Image © Kengo Kuma & Associates
"The harbor is the gate contributed greatly to the city’s development. Waterfront has become the foreground and the background for major cultural facilities and the quality open public area that defines the urban life in the city," said Kengo Kuma & Associates in its project brief.
Setting a transitional relationship between cityscape and waterscape, the design takes its architectural form as a series of pyramid shape in which directly gives a response to the masterplan guideline to work with roof profile of Christiansholm but at the same time it expresses its unique identity.
Image © Kengo Kuma & Associates
The complex doesn't offer a single front so the buildings can easily be perceived and accessible from various directions. The Waterfront Culture Center will offer spontaneous, open and tangible place that carries the memory of vibrant and dynamic nature of the present Paper Island.
Image © Luxigon
"Taking advantage of the prominent corner site of the project defined in the masterplan, the ground floor plane of the indoor to outdoor and to the sea is designed in a single gesture," added the firm.

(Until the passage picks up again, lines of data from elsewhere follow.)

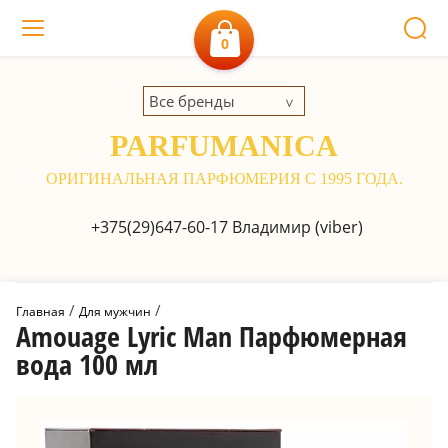
0
Все бренды
PARFUMANICA
ОРИГИНАЛЬНАЯ ПАРФЮМЕРИЯ С 1995 ГОДА.
+375(29)647-60-17
Владимир (viber)
 / 
 / 
Главная
Для мужчин
Amouage Lyric Man Парфюмерная
вода 100 мл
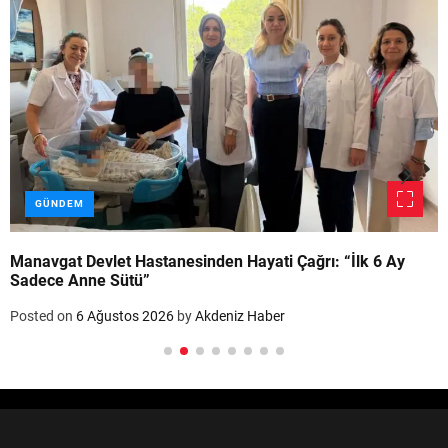
GÜNDEM
Manavgat Devlet Hastanesinden Hayati Çağrı: “İlk 6 Ay
Sadece Anne Sütü”
Posted on
6 Ağustos 2026
by
Akdeniz Haber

"Landscaping the ground plane in terracing and cascading manner creates expansive, continuous perception of water surface from indoor all the way to the harbor. Our design attempts to soften and dissolve the edge and blur the sense of boundary of the land."
"Our strategy of generating the architectural space structure and the form is to manipulate the composition of positive and negative volumes," added the architects.

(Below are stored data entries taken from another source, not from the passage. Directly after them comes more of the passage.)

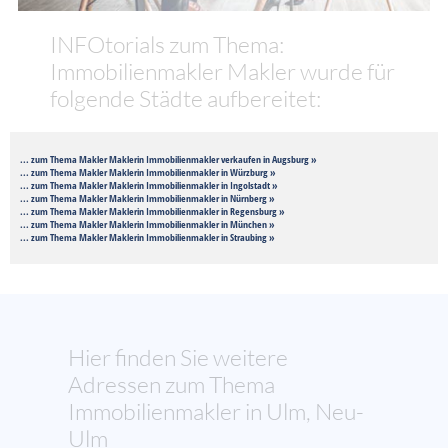
INFOtorials zum Thema:
Immobilienmakler Makler wurde für
folgende Städte aufbereitet:
... zum Thema Makler Maklerin Immobilienmakler verkaufen in Augsburg »
... zum Thema Makler Maklerin Immobilienmakler in Würzburg »
... zum Thema Makler Maklerin Immobilienmakler in Ingolstadt »
... zum Thema Makler Maklerin Immobilienmakler in Nürnberg »
... zum Thema Makler Maklerin Immobilienmakler in Regensburg »
... zum Thema Makler Maklerin Immobilienmakler in München »
... zum Thema Makler Maklerin Immobilienmakler in Straubing »
Hier finden Sie weitere
Adressen zum Thema
Immobilienmakler in Ulm, Neu-
Ulm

Image © Kengo Kuma & Associates
The studio creates a series of cone-shaped volumes in various proportions and they are generated by being pushed and pulled vertically and horizontally to create particular experiences for each program.

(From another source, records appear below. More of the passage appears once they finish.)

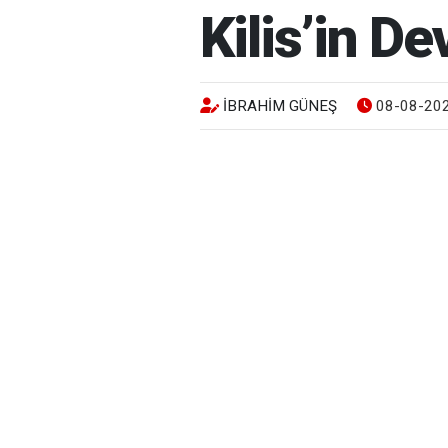
Kilis’in D
İBRAHIM GÜNEŞ
08-08-202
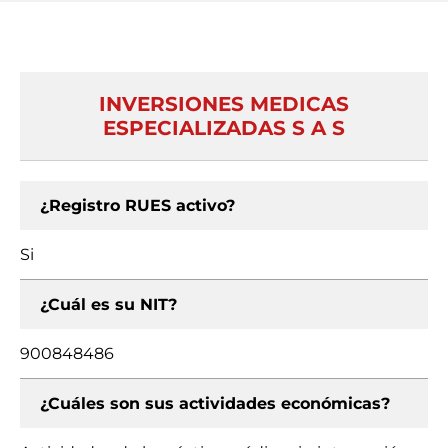
INVERSIONES MEDICAS
ESPECIALIZADAS S A S
¿Registro RUES activo?
Si
¿Cuál es su NIT?
900848486
¿Cuáles son sus actividades económicas?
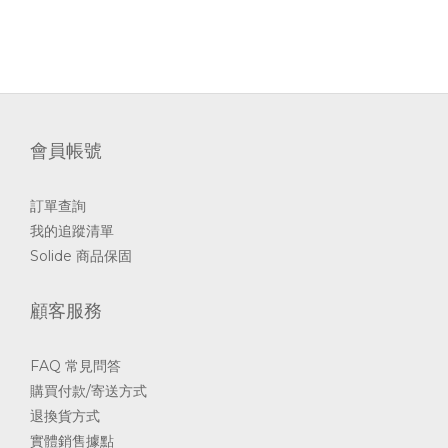
會員帳號
訂單查詢
我的追蹤清單
Solide 商品保固
顧客服務
FAQ 常見問答
購買付款/寄送方式
退換貨方式
實體銷售據點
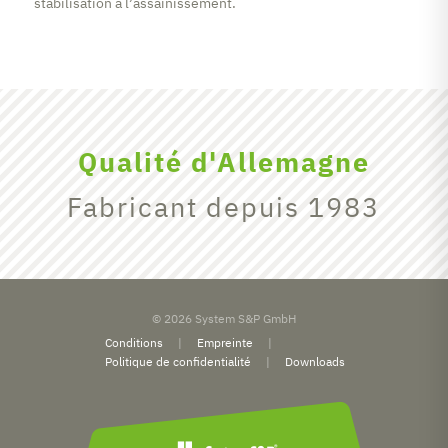
stabilisation à l’assainissement.
Qualité d'Allemagne
Fabricant depuis 1983
© 2026 System S&P GmbH
Conditions
Empreinte
Politique de confidentialité
Downloads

The cone shape roofs extruded above correspond to the division of pools at the ground floor. Each pool has a distinctive space in the almost exaggerated scale with concentrated light and shadow through large skylights above.
Image © Luxigon
"The level above the ground floor is defined as the “negatives” of these extruded roof volumes. It is an open air pool and hot bath that one would experience swimming and dipped in the “valley” among the architectural hills," explained the architects.
"The inverted cone in the central position works as structural core. It is the deepest void, “valley” among these roofs where outdoor stairwell is placed."
The studio chooses grey-coloured brick to relate to the context of the area and to highlight the quality and aesthetic of the traditional Danish craft. Yuki Ikeguchi, Partner in charge, said that "Its haptic texture and warm natural earthy color tones of masonry would achieve the tangible skin defining interior and exterior. In our proposal we are exploring the potential of brick in its small scale texture being expressed in the large scale of the architecture."
Image © Kengo Kuma & Associates
The buildings' small units allow architects to play with various openings and tectonics, screening natural lights and shadow that reflects on the water surface. The brick façade in various level opacity and transparency will glow with warm light at night and in cold season when dark hours last long.
"The perforated and screened brick skin would let soft light out in distinct manner. The dust of lights and their reflection on the water would glow at night and signals the presence of the new masterplan development and expresses itself as new unique icon," added Yuki Ikeguchi, Partner in charge.
Image © Kengo Kuma & Associates
The Waterfront Culture Center reflects Kengo Kuma's architectural philosophy in a deep sense. Kuma recently talked to PLANE-SITE and explained how he integrates traditional architecture and its material qualities into his architecture with up-to-the-minute technologies. The firm recently completed a tree-like structure titled "Coeda House" without using extra columns in Shizuoka.